OS DONS EXTRAORDINÁRIOS

L. Hérbet


A Bíblia em 1 Coríntios 12: 7-11, Efésios 4: 11-12 e 1 Pedro 4: 10-11 revela-nos que o Espírito do Senhor concede aos crentes habilidades sobrenaturais para que a igreja possa cumprir a sua missão no mundo até a volta de Jesus Cristo. A relação dos dons espirituais é enorme (1 Co. 12: 4-11, 28-30; Rm. 12: 6-8; Ef. 4:11; 1 Pe. 4: 9-10): profecia, ensino, cura, hospitalidade, milagres, sabedoria, socorro, generosidade, etc. Dentre os dons espirituais, existiu um grupo de dons especiais que foram destinados a autenticar diante dos judeus incrédulos à nova mensagem vinda da parte de Deus – o evangelho de Cristo. Chamados de dons extraordinários, os dons de milagres, cura, exorcismo, profecia, línguas e interpretação foram concedidos aos apóstolos e outras poucas pessoas próximas dos discípulos e apóstolos (1).

Esses sinais especiais atestavam a pregação da nova mensagem e removiam qualquer pretexto de dúvida ou incredulidade de quem estava ouvindo. Foi exatamente o que aconteceu com João Batista quando encarcerado e em momento de dúvida e angústia, foi confortado por Jesus quando mandou lhe dizer: "... Ide, e anunciai a João as coisas que ouvis e vedes: os cegos vêem, e os coxos andam; os leprosos são limpos, e os surdos ouvem; os mortos são ressuscitados, e aos pobres é anunciado o evangelho." (Mt. 11: 4-5).

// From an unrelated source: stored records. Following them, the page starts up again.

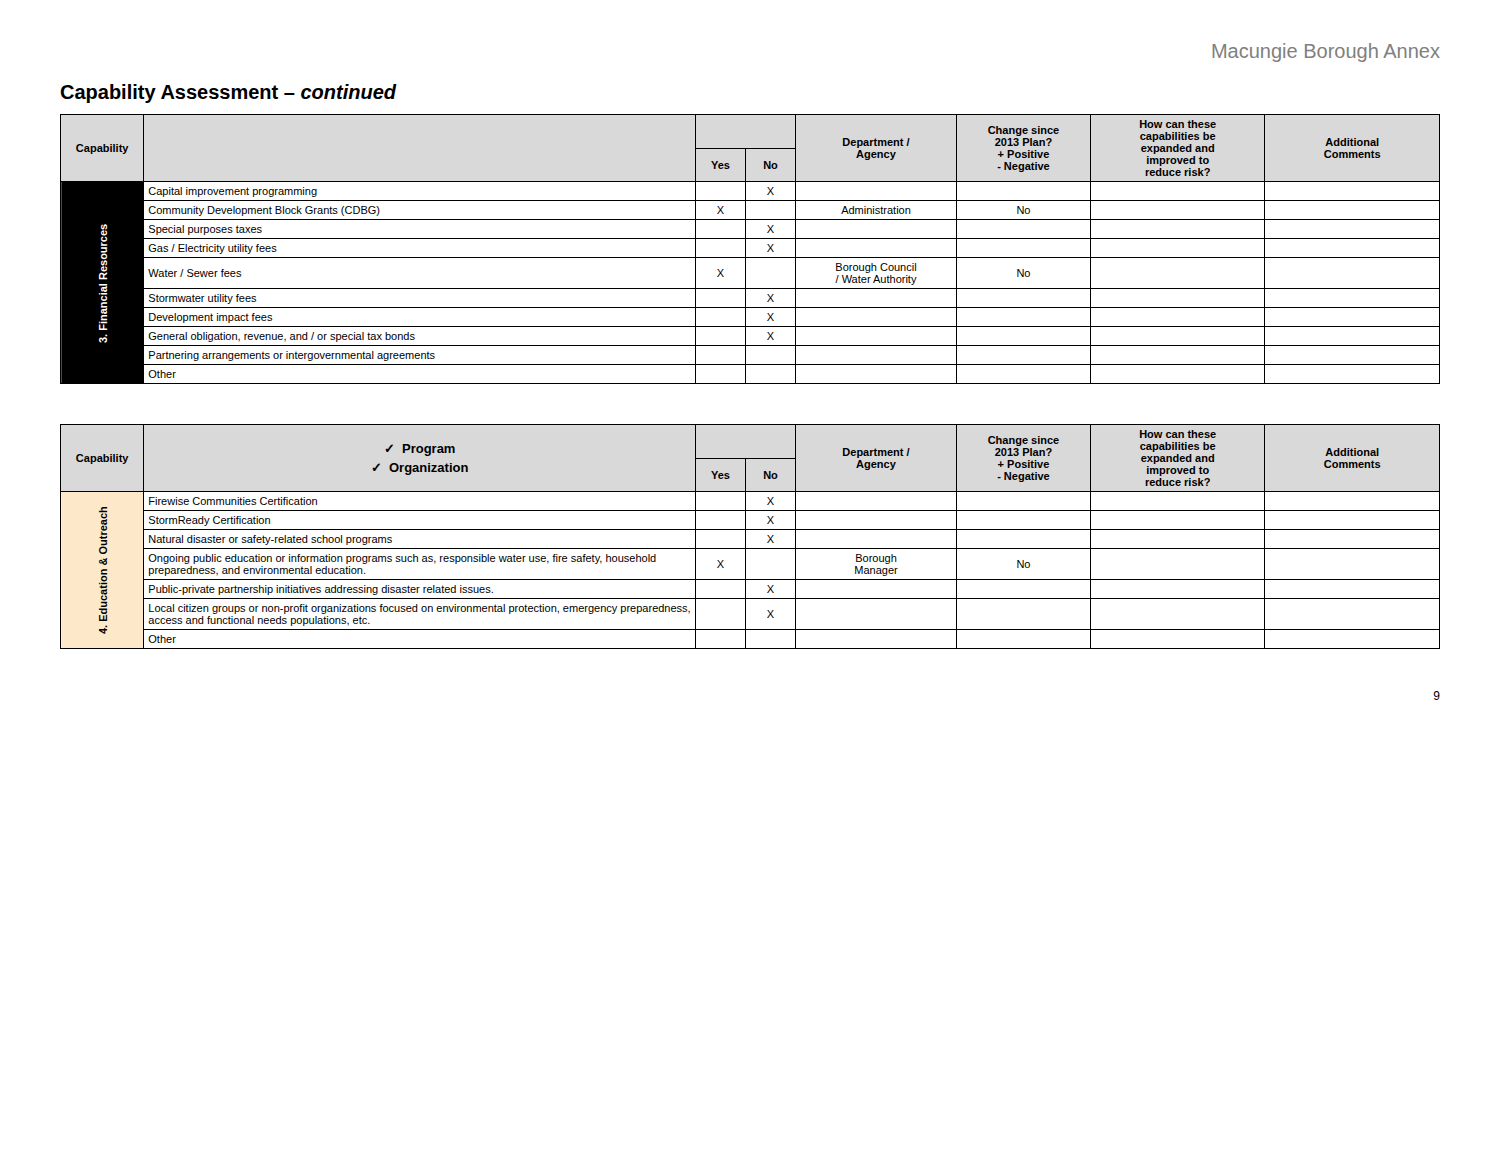Macungie Borough Annex
Capability Assessment – continued
| Capability | | | Department / Agency | Change since 2013 Plan? + Positive - Negative | How can these capabilities be expanded and improved to reduce risk? | Additional Comments |
| --- | --- | --- | --- | --- | --- | --- |
| Yes | No |
| 3. Financial Resources | Capital improvement programming | | X | | | | |
| Community Development Block Grants (CDBG) | X | | Administration | No | | |
| Special purposes taxes | | X | | | | |
| Gas / Electricity utility fees | | X | | | | |
| Water / Sewer fees | X | | Borough Council / Water Authority | No | | |
| Stormwater utility fees | | X | | | | |
| Development impact fees | | X | | | | |
| General obligation, revenue, and / or special tax bonds | | X | | | | |
| Partnering arrangements or intergovernmental agreements | | | | | | |
| Other | | | | | | |
| Capability | ✓ Program ✓ Organization | | Department / Agency | Change since 2013 Plan? + Positive - Negative | How can these capabilities be expanded and improved to reduce risk? | Additional Comments |
| --- | --- | --- | --- | --- | --- | --- |
| Yes | No |
| 4. Education & Outreach | Firewise Communities Certification | | X | | | | |
| StormReady Certification | | X | | | | |
| Natural disaster or safety-related school programs | | X | | | | |
| Ongoing public education or information programs such as, responsible water use, fire safety, household preparedness, and environmental education. | X | | Borough Manager | No | | |
| Public-private partnership initiatives addressing disaster related issues. | | X | | | | |
| Local citizen groups or non-profit organizations focused on environmental protection, emergency preparedness, access and functional needs populations, etc. | | X | | | | |
| Other | | | | | | |
9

Por isso, Paulo foi capaz de afirmar: "Porque o nosso evangelho não foi a vós somente em palavras, mas também em poder, e no Espírito Santo..." (1 Ts. 1:5). Esse poder foi manifestado frequentemente através dos apóstolos quando muitos eram curados de suas enfermidades, ressuscitados e libertos da opressão e possessão demoníaca. O evangelho, as boas novas, era algo novo, uma mensagem nova para aquele povo que não reconheceram o Seu Messias; ainda não tinha o Novo Testamento sido escrito. A confiança dava-se na palavra falada dos apóstolos (a mensagem proclamada), e por isso aprouve a Deus confirmar a pregação de seu evangelho através de sinais e maravilhas.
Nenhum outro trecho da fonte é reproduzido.